Cuando McDonald's invade el hospital

Si pasas suficiente tiempo navegando por internet, seguro que te encuentras con la foto de una gran parada de descanso en Breezewood , Pensilvania. Es un tramo de aproximadamente 800 metros de la Ruta 30, por donde transitan 3,5 millones de coches y 1,5 millones de camiones cada año.
La imagen —capturada por Edward Burtynsky , un artista que ha pasado cuatro décadas dedicado a “dar testimonio del impacto de la industria humana en el planeta”— se lee como un desfile de logotipos corporativos. Se ve un Denny's enclavado en el estacionamiento de Exxon, justo detrás de los brillantes arcos dorados de un McDonald's . Un camión de reparto de Wal-Mart gira bruscamente hacia un Pizza Hut . O tal vez sea el cercano Quiznos o Perkins. Mira más de cerca y los logotipos se multiplican: los letreros de Taco Bell se elevan en la distancia, Subway acecha detrás de un Starbucks . Es como un juego de buscar y encontrar del capitalismo tardío.
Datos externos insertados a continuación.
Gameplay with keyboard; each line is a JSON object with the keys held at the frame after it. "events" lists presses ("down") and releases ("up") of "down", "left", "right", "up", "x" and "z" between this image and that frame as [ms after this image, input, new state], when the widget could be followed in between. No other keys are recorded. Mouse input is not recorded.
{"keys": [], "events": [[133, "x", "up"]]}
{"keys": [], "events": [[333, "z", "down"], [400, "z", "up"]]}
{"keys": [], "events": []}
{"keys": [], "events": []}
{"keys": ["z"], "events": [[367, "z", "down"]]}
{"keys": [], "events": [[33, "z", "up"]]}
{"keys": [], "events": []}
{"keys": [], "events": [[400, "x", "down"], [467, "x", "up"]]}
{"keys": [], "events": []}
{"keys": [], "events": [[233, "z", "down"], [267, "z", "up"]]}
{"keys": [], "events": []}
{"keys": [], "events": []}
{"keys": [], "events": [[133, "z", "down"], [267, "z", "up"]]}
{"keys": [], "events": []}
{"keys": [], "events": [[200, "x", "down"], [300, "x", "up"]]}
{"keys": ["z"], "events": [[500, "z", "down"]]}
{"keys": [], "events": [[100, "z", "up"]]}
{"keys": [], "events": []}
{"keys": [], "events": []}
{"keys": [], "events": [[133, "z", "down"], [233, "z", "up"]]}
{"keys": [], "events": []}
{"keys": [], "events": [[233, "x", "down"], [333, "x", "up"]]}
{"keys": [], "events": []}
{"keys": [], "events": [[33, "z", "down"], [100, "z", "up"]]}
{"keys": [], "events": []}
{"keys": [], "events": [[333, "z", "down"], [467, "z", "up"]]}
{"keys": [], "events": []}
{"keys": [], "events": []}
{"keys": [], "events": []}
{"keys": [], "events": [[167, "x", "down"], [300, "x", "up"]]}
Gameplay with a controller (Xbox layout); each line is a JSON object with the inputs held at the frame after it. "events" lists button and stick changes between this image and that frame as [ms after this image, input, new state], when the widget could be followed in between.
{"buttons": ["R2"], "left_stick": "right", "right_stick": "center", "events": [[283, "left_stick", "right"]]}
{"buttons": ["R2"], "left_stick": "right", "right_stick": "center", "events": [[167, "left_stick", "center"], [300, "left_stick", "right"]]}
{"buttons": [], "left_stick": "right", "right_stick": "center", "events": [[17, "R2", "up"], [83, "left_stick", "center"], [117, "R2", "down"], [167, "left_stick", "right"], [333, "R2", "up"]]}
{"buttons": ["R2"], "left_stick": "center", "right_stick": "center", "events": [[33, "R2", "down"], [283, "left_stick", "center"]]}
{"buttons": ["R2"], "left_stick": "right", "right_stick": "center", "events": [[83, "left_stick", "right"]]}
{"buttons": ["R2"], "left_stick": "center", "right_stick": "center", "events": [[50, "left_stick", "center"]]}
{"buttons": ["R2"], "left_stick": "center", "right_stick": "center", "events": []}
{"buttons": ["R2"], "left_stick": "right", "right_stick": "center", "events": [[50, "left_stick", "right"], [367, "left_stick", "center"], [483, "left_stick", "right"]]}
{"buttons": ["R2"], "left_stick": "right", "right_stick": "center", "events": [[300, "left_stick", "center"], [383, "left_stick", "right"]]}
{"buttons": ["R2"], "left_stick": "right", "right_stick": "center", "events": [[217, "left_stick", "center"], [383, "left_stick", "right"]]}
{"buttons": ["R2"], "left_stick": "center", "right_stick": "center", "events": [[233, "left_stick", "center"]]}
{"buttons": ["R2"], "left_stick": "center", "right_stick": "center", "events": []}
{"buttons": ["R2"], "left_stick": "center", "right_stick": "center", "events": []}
Resulta que hay una razón para toda esta expansión. Breezewood es el incómodo cruce entre la Interestatal 70 y la autopista de peaje de Pensilvania, que casi se encuentran, pero nunca llegan a hacerlo. En la década de 1950, cuando se construía la I-70, las normas federales prohibían usar fondos públicos para conectar una carretera gratuita directamente con una de peaje. Como explicó el New York Times en 2017 , esa ley ha sido revocada, pero para honrarla, los planificadores de carreteras crearon un intercambiador circular que permite a los conductores (en teoría) evitar la autopista de peaje. De este flujo de tráfico lento y constante, nació la mega-área de descanso.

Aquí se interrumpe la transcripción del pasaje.